Fukagawa Tatsuo, Nogami Masahiro, Yoshikawa Mitsuko, Ikeno Masashi, Okazaki Tuneko, Takami Yasunari, Nakayama Tatsuo, Oshimura Mitsuo
Precursory Research for Embryonic Science and Technology of Japan Science and Technology Agency, National Institute of Genetics and The Graduate University for Advanced Studies, Mishima, Shizuoka 411-8540, Japan.
Nat Cell Biol. 2004 Aug;6(8):784-91. doi: 10.1038/ncb1155. Epub 2004 Jul 11.

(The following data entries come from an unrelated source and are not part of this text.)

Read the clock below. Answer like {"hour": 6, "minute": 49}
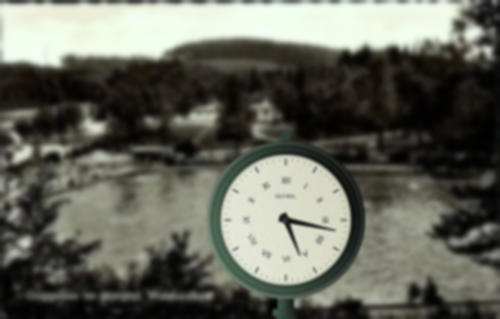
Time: {"hour": 5, "minute": 17}
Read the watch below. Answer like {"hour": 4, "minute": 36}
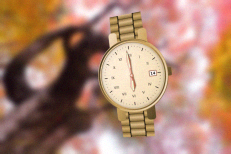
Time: {"hour": 5, "minute": 59}
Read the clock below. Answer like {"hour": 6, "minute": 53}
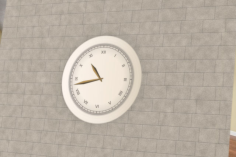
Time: {"hour": 10, "minute": 43}
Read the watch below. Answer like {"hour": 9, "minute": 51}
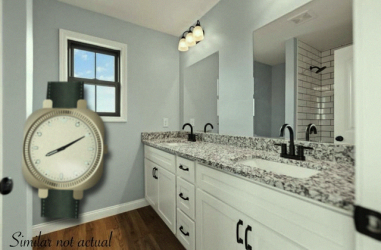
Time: {"hour": 8, "minute": 10}
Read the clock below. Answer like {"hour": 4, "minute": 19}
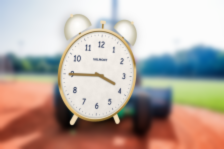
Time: {"hour": 3, "minute": 45}
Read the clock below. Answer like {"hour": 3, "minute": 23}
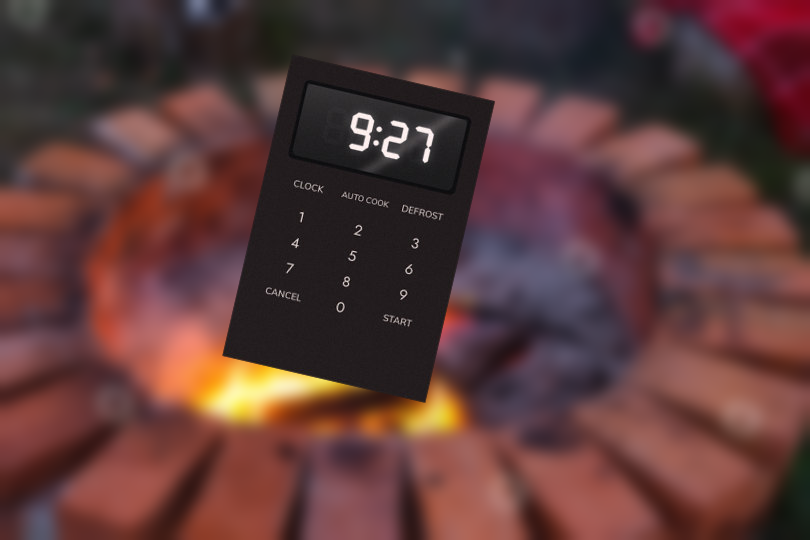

RNA interference is an evolutionarily conserved gene-silencing pathway in which the nuclease Dicer cleaves double-stranded RNA into small interfering RNAs. The biological function of the RNAi-related pathway in vertebrate cells is not fully understood. Here, we report the generation of a conditional loss-of-function Dicer mutant in a chicken-human hybrid DT40 cell line that contains human chromosome 21. We show that loss of Dicer results in cell death with the accumulation of abnormal mitotic cells that show premature sister chromatid separation. Aberrant accumulation of transcripts from alpha-satellite sequences, which consist of human centromeric repeat DNAs, was detected in Dicer-deficient cells. Immunocytochemical analysis revealed abnormalities in the localization of two heterochromatin proteins, Rad21 cohesin protein and BubR1 checkpoint protein, but the localization of core kinetochore proteins such as centromere protein (CENP)-A and -C was normal. We conclude that Dicer-related RNA interference machinery is involved in the formation of the heterochromatin structure in higher vertebrate cells.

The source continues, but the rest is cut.